Saved entries
━━━━━━━━━━━━━━━━━━━━━━━━━━━━━━

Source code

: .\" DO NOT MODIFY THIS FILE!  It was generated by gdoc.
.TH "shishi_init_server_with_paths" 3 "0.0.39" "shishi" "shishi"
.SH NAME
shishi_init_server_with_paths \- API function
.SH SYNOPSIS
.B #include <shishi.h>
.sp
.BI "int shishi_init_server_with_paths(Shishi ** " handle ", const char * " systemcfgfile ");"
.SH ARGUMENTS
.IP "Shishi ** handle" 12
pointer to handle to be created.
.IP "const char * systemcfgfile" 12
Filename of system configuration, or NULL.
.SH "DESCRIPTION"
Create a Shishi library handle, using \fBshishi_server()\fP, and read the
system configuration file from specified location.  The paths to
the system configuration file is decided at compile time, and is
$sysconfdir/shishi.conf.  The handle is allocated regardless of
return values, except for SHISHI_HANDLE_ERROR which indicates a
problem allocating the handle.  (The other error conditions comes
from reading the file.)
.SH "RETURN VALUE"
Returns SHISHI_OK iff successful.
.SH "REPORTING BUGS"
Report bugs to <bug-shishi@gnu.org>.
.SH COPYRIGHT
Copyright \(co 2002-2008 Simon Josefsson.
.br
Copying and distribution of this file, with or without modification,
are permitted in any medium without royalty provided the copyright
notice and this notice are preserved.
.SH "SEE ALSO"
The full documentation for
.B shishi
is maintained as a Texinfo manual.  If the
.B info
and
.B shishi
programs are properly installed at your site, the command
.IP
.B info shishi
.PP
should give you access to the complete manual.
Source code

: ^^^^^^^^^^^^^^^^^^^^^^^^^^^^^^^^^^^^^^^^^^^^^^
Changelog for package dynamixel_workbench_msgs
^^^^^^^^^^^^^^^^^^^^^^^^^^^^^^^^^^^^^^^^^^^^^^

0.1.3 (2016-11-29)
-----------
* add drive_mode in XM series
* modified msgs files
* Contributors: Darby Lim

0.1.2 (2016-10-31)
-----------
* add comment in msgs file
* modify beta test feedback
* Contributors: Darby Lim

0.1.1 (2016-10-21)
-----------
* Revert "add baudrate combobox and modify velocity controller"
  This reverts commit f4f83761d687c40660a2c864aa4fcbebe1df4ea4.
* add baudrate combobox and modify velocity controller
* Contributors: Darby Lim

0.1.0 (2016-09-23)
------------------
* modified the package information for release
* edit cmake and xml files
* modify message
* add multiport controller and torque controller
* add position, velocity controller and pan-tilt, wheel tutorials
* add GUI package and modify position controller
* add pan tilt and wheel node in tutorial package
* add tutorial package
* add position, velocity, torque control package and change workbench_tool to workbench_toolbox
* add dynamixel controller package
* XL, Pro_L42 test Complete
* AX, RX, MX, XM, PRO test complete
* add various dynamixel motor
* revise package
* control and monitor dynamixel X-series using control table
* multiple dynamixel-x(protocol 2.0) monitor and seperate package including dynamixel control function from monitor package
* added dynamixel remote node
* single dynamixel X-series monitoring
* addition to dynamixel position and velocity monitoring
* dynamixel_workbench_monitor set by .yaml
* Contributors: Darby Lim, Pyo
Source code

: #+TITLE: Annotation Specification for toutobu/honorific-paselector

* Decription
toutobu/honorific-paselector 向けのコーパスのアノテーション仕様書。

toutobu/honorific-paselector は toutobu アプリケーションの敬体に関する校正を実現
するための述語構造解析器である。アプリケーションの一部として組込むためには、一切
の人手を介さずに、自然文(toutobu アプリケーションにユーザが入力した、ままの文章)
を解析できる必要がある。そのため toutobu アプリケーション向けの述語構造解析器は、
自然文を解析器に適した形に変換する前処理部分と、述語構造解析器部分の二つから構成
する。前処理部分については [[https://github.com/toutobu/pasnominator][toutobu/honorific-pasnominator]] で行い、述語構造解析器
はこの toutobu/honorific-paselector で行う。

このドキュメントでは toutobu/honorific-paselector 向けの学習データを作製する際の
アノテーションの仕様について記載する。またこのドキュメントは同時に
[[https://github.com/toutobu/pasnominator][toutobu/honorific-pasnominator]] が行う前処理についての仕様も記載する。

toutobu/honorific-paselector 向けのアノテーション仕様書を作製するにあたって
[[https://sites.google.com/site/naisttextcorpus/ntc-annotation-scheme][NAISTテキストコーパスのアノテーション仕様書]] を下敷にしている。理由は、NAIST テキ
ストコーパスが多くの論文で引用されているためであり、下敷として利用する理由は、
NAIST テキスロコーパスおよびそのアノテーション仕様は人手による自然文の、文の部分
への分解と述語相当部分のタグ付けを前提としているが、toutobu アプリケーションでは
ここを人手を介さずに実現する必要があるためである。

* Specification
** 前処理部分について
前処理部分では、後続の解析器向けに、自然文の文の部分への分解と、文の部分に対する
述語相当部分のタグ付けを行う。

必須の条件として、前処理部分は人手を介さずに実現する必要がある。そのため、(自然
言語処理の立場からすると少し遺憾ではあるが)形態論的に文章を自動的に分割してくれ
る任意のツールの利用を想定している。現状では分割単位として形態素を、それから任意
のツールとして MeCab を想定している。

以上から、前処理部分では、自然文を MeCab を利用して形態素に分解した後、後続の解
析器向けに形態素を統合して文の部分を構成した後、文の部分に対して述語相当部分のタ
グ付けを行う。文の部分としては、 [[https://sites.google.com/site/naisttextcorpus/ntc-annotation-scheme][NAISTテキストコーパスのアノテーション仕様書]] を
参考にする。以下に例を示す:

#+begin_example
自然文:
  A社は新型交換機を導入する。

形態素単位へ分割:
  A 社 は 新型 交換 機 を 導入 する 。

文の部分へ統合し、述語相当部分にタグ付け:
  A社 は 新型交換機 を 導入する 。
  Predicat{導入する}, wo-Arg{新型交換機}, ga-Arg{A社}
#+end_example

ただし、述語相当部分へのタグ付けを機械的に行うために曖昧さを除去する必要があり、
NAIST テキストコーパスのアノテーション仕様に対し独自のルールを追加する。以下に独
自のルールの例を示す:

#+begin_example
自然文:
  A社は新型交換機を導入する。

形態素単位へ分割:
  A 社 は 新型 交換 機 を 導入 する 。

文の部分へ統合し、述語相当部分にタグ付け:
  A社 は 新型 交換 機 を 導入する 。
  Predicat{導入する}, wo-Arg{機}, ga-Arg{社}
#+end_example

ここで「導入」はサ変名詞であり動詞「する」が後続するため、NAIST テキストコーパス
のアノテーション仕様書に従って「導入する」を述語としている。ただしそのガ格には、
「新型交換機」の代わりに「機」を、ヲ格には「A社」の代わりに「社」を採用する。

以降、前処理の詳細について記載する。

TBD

━━━━━━━━━━━━━━━━━━━━━━━━━━━━━━

Goal of the exercise.
In full and without alteration, retype the entries above.

Answer to this exercise.
Source code

: .\" DO NOT MODIFY THIS FILE!  It was generated by gdoc.
.TH "shishi_init_server_with_paths" 3 "0.0.39" "shishi" "shishi"
.SH NAME
shishi_init_server_with_paths \- API function
.SH SYNOPSIS
.B #include <shishi.h>
.sp
.BI "int shishi_init_server_with_paths(Shishi ** " handle ", const char * " systemcfgfile ");"
.SH ARGUMENTS
.IP "Shishi ** handle" 12
pointer to handle to be created.
.IP "const char * systemcfgfile" 12
Filename of system configuration, or NULL.
.SH "DESCRIPTION"
Create a Shishi library handle, using \fBshishi_server()\fP, and read the
system configuration file from specified location.  The paths to
the system configuration file is decided at compile time, and is
$sysconfdir/shishi.conf.  The handle is allocated regardless of
return values, except for SHISHI_HANDLE_ERROR which indicates a
problem allocating the handle.  (The other error conditions comes
from reading the file.)
.SH "RETURN VALUE"
Returns SHISHI_OK iff successful.
.SH "REPORTING BUGS"
Report bugs to <bug-shishi@gnu.org>.
.SH COPYRIGHT
Copyright \(co 2002-2008 Simon Josefsson.
.br
Copying and distribution of this file, with or without modification,
are permitted in any medium without royalty provided the copyright
notice and this notice are preserved.
.SH "SEE ALSO"
The full documentation for
.B shishi
is maintained as a Texinfo manual.  If the
.B info
and
.B shishi
programs are properly installed at your site, the command
.IP
.B info shishi
.PP
should give you access to the complete manual.
Source code

: ^^^^^^^^^^^^^^^^^^^^^^^^^^^^^^^^^^^^^^^^^^^^^^
Changelog for package dynamixel_workbench_msgs
^^^^^^^^^^^^^^^^^^^^^^^^^^^^^^^^^^^^^^^^^^^^^^

0.1.3 (2016-11-29)
-----------
* add drive_mode in XM series
* modified msgs files
* Contributors: Darby Lim

0.1.2 (2016-10-31)
-----------
* add comment in msgs file
* modify beta test feedback
* Contributors: Darby Lim

0.1.1 (2016-10-21)
-----------
* Revert "add baudrate combobox and modify velocity controller"
  This reverts commit f4f83761d687c40660a2c864aa4fcbebe1df4ea4.
* add baudrate combobox and modify velocity controller
* Contributors: Darby Lim

0.1.0 (2016-09-23)
------------------
* modified the package information for release
* edit cmake and xml files
* modify message
* add multiport controller and torque controller
* add position, velocity controller and pan-tilt, wheel tutorials
* add GUI package and modify position controller
* add pan tilt and wheel node in tutorial package
* add tutorial package
* add position, velocity, torque control package and change workbench_tool to workbench_toolbox
* add dynamixel controller package
* XL, Pro_L42 test Complete
* AX, RX, MX, XM, PRO test complete
* add various dynamixel motor
* revise package
* control and monitor dynamixel X-series using control table
* multiple dynamixel-x(protocol 2.0) monitor and seperate package including dynamixel control function from monitor package
* added dynamixel remote node
* single dynamixel X-series monitoring
* addition to dynamixel position and velocity monitoring
* dynamixel_workbench_monitor set by .yaml
* Contributors: Darby Lim, Pyo
Source code

: #+TITLE: Annotation Specification for toutobu/honorific-paselector

* Decription
toutobu/honorific-paselector 向けのコーパスのアノテーション仕様書。

toutobu/honorific-paselector は toutobu アプリケーションの敬体に関する校正を実現
するための述語構造解析器である。アプリケーションの一部として組込むためには、一切
の人手を介さずに、自然文(toutobu アプリケーションにユーザが入力した、ままの文章)
を解析できる必要がある。そのため toutobu アプリケーション向けの述語構造解析器は、
自然文を解析器に適した形に変換する前処理部分と、述語構造解析器部分の二つから構成
する。前処理部分については [[https://github.com/toutobu/pasnominator][toutobu/honorific-pasnominator]] で行い、述語構造解析器
はこの toutobu/honorific-paselector で行う。

このドキュメントでは toutobu/honorific-paselector 向けの学習データを作製する際の
アノテーションの仕様について記載する。またこのドキュメントは同時に
[[https://github.com/toutobu/pasnominator][toutobu/honorific-pasnominator]] が行う前処理についての仕様も記載する。

toutobu/honorific-paselector 向けのアノテーション仕様書を作製するにあたって
[[https://sites.google.com/site/naisttextcorpus/ntc-annotation-scheme][NAISTテキストコーパスのアノテーション仕様書]] を下敷にしている。理由は、NAIST テキ
ストコーパスが多くの論文で引用されているためであり、下敷として利用する理由は、
NAIST テキスロコーパスおよびそのアノテーション仕様は人手による自然文の、文の部分
への分解と述語相当部分のタグ付けを前提としているが、toutobu アプリケーションでは
ここを人手を介さずに実現する必要があるためである。

* Specification
** 前処理部分について
前処理部分では、後続の解析器向けに、自然文の文の部分への分解と、文の部分に対する
述語相当部分のタグ付けを行う。

必須の条件として、前処理部分は人手を介さずに実現する必要がある。そのため、(自然
言語処理の立場からすると少し遺憾ではあるが)形態論的に文章を自動的に分割してくれ
る任意のツールの利用を想定している。現状では分割単位として形態素を、それから任意
のツールとして MeCab を想定している。

以上から、前処理部分では、自然文を MeCab を利用して形態素に分解した後、後続の解
析器向けに形態素を統合して文の部分を構成した後、文の部分に対して述語相当部分のタ
グ付けを行う。文の部分としては、 [[https://sites.google.com/site/naisttextcorpus/ntc-annotation-scheme][NAISTテキストコーパスのアノテーション仕様書]] を
参考にする。以下に例を示す:

#+begin_example
自然文:
  A社は新型交換機を導入する。

形態素単位へ分割:
  A 社 は 新型 交換 機 を 導入 する 。

文の部分へ統合し、述語相当部分にタグ付け:
  A社 は 新型交換機 を 導入する 。
  Predicat{導入する}, wo-Arg{新型交換機}, ga-Arg{A社}
#+end_example

ただし、述語相当部分へのタグ付けを機械的に行うために曖昧さを除去する必要があり、
NAIST テキストコーパスのアノテーション仕様に対し独自のルールを追加する。以下に独
自のルールの例を示す:

#+begin_example
自然文:
  A社は新型交換機を導入する。

形態素単位へ分割:
  A 社 は 新型 交換 機 を 導入 する 。

文の部分へ統合し、述語相当部分にタグ付け:
  A社 は 新型 交換 機 を 導入する 。
  Predicat{導入する}, wo-Arg{機}, ga-Arg{社}
#+end_example

ここで「導入」はサ変名詞であり動詞「する」が後続するため、NAIST テキストコーパス
のアノテーション仕様書に従って「導入する」を述語としている。ただしそのガ格には、
「新型交換機」の代わりに「機」を、ヲ格には「A社」の代わりに「社」を採用する。

以降、前処理の詳細について記載する。

TBD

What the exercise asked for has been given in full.